An L-system consists of:

• An alphabet of symbols
• An initial string, known as the axiom
• A set of rewriting rules, in he form A → B, where A is a single symbol and B is a string. The B string can contain zero, one or multiple symbols, including A.
Computation

At start, the current string is the axiom.

On each step of computation, every symbol Aₙ in the current string, having a rewriting rule Aₙ → Bₙ, is replaced by Bₙ. if the string Bₙ of the rule Aₙ → Bₙ contains the symbol Aₙ, the rule is not applied recursively. This is why this form of computation is called "parallel". Once the rewriting of symbols have been performed, the string was converted to another string, usually longer.

After a defined number of steps, the string is the result of the computation.

Example (rabbit population)

Alphabet: { `I`, `M` } for immature and mature rabbit. Only a mature rabbit can procreate a bunny

Rules:

• `I``M` (An immature rabbit will be a mature one in the next step)
• `M``MI` (A mature rabbit will procreate a bunny in the next step)

Axiom: `I` (Let us start with a immature rabbit)

Computation (5 steps):

Step String Notes
0 `I` the axiom
1 `M`
2 `MI`
3 `MIM`
4 `MIMMI`
5 `MIMMIMIM` the result

As you can see, the number of rabbits (the string length) in each step corresponds to the Fibonacci numbers.

* **Dataset content**:

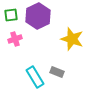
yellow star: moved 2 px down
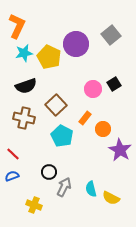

* **Objective**: Reproduce the L-system text above in full, word for word, with nothing changed or left out.

* **Task response**:
An L-system consists of:

• An alphabet of symbols
• An initial string, known as the axiom
• A set of rewriting rules, in he form A → B, where A is a single symbol and B is a string. The B string can contain zero, one or multiple symbols, including A.
Computation

At start, the current string is the axiom.

On each step of computation, every symbol Aₙ in the current string, having a rewriting rule Aₙ → Bₙ, is replaced by Bₙ. if the string Bₙ of the rule Aₙ → Bₙ contains the symbol Aₙ, the rule is not applied recursively. This is why this form of computation is called "parallel". Once the rewriting of symbols have been performed, the string was converted to another string, usually longer.

After a defined number of steps, the string is the result of the computation.

Example (rabbit population)

Alphabet: { `I`, `M` } for immature and mature rabbit. Only a mature rabbit can procreate a bunny

Rules:

• `I``M` (An immature rabbit will be a mature one in the next step)
• `M``MI` (A mature rabbit will procreate a bunny in the next step)

Axiom: `I` (Let us start with a immature rabbit)

Computation (5 steps):

Step String Notes
0 `I` the axiom
1 `M`
2 `MI`
3 `MIM`
4 `MIMMI`
5 `MIMMIMIM` the result

As you can see, the number of rabbits (the string length) in each step corresponds to the Fibonacci numbers.